This post was originally published here
Notifications are an established concept for alerting users. By default, a number of external notification channels are inbuilt into BizTalk360. The only step you need to do, is to configure these notification channels with the appropriate URL, Access Token value (for Slack) and Authentication settings (for ServiceNow and WebHook), and Teams WebHook Connector (for Microsoft Teams). What this means for you, is that if you are already using either of these channels in your organization, it becomes easier to receive alerts from BizTalk360 right into these channels.
Since previous versions of BizTalk360, the notifications from BizTalk360 can be sent through various channels like:
Besides the above mentioned channels, BizTalk360 also provides an easy to use API, to enable you to create notification channels for connecting to your own systems. Read more about creating your own custom notification channels in our Documentation portal.
Now, integration with PowerShell allows you to execute a PowerShell script, each time an alarm is triggered when the threshold is crossed.
This was one of the features most requested by customers, as a nice to have requirement, as it would enable them to perform some tasks via a PowerShell script, each time the alarm was triggered.
Steps to implement the PowerShell Notification Channel
It only takes a few steps to use the PowerShell Notification Channel:
- Create the PowerShell script
- Configuring the PowerShell Notification Channel in BizTalk360
Both steps are explained below.
Create the PowerShell script
- Create the script in the PowerShell ISE or a plain text editor such as Notepad and save it with a .PS1 file extension (for example, myscript.ps1)
- Run the script by entering the full path to the script (c:/scripts/myscript.ps1), or if it’s in the current directory, prefix it with a period followed by a slash ( ./myscript.ps1 )
Configuring the PowerShell Notification Channel in BizTalk360
- You can find the Powershell Notification Channel under Settings > Monitoring and Notification > Manage Notification Channels. Select Notifier.PowerShellNotification
- Click “Configure” to open the configuration panel
During the configuration, provide the path along with the file name where the PowerShell script is present.
- In the Alarm section (Monitoring -> Manage Alarms), when you edit the alarm, enable the PowerShell notifications channel using the slider.
Note: Unless you wish to override the script provided in the settings page, there is no need to provide the path once again
Whenever a violation appears for the given alarm, this will trigger the notification channel and it will hit the PowerShell script.
Here, in the sample PowerShell script(Restart.ps1), we have included some basic code to restart the BizTalk360 Analytics service, but you can include more complex code to perform any actions via a Powershell script.
Customer Scenarios
- Use case 1: Automatically disable a receive location, such as when suspended instances hit a certain threshold
Consider the following setup – Microsoft CRM plugins, connected to a Receive Location are failing periodically.
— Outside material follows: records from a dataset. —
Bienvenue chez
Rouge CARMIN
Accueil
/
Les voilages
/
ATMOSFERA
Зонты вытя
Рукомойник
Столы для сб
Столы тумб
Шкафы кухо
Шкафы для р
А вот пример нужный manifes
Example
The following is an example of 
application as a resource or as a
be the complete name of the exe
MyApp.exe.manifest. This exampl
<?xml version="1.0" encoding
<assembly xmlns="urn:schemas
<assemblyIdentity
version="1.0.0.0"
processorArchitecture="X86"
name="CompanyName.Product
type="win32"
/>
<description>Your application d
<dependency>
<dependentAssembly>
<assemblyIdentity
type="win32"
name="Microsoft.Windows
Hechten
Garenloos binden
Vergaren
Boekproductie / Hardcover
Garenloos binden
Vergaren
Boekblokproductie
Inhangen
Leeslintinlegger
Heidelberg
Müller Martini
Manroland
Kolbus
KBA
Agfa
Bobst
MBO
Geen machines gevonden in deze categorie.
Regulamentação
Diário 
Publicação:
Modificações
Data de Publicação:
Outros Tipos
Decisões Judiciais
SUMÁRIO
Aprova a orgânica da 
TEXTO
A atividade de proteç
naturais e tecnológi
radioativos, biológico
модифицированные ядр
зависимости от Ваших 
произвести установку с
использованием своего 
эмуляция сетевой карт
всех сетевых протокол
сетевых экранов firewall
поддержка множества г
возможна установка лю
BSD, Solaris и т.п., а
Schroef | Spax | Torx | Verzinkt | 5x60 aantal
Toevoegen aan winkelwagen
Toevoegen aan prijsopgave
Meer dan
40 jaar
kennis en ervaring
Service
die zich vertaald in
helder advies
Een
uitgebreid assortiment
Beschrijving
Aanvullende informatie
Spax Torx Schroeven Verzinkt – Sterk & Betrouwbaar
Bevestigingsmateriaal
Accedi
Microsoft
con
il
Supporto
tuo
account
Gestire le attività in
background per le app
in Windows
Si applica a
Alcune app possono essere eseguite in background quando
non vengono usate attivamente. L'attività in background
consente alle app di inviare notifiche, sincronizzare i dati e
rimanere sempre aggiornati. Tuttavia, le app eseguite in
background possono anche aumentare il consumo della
When they are down, the customer gets flooded with suspended instances. To prevent this from happening, the user wants to Disable the Receive Location.
This is how we can implement this using BizTalk360.
- Configure the PowerShell notification Channel
- First, create a Threshold alarm and setup the notification channel to be PowerShell, providing the script name if you wish to override the default Powershell script provided
- Then, in Manage Mapping, select the alarm and the artifact – Suspended Instances and put our threshold which causes the alarm to trigger
Now when the alarm triggers, along with the default email notification, the PowerShell script which disables the receive location mentioned in the script, will be run. Any errors will be logged in the PowerShell notification channel log (External.log).
- Use case 2: Stopping Host Instances, in case of too many running instances
A customer uses Data Monitoring for monitoring running instances of a particular orchestration in BizTalk. Sometimes it occurs that the application generates more messages than the downstream system can handle. To prevent damage, the Host Instances which serve the BizTalk application, need to be stopped to be able to identify the root cause.
The PowerShell notification channel not just works with Threshold alarms, but also based on Data Monitors. In above scenario, a Message Box Data Monitor has been setup, but you could also trigger PowerShell scripts based on the other categories of Data Monitoring. This could make the PowerShell notification channel to a strong extension of your tool set.
- Use case 3: We could fire a PowerShell script to restart IIS
We can implement these scenarios using BizTalk360 using similar steps as scenario1 but now the Alarm will be a Threshold alarm, not on Application artifacts but in BizTalk Environment -> Web Endpoint Monitoring.
Like scenario1 the alarm will have PowerShell notification enabled and when the Web end-point is triggered when the response is not fast enough, the Powershell script will run and restart the windows service (This should be programmed in the .ps1 file)
So, I hope these scenarios gave you a good idea of how the PowerShell notification channel can help you. This can also be considered as an action to be carried out if the alarms are triggered.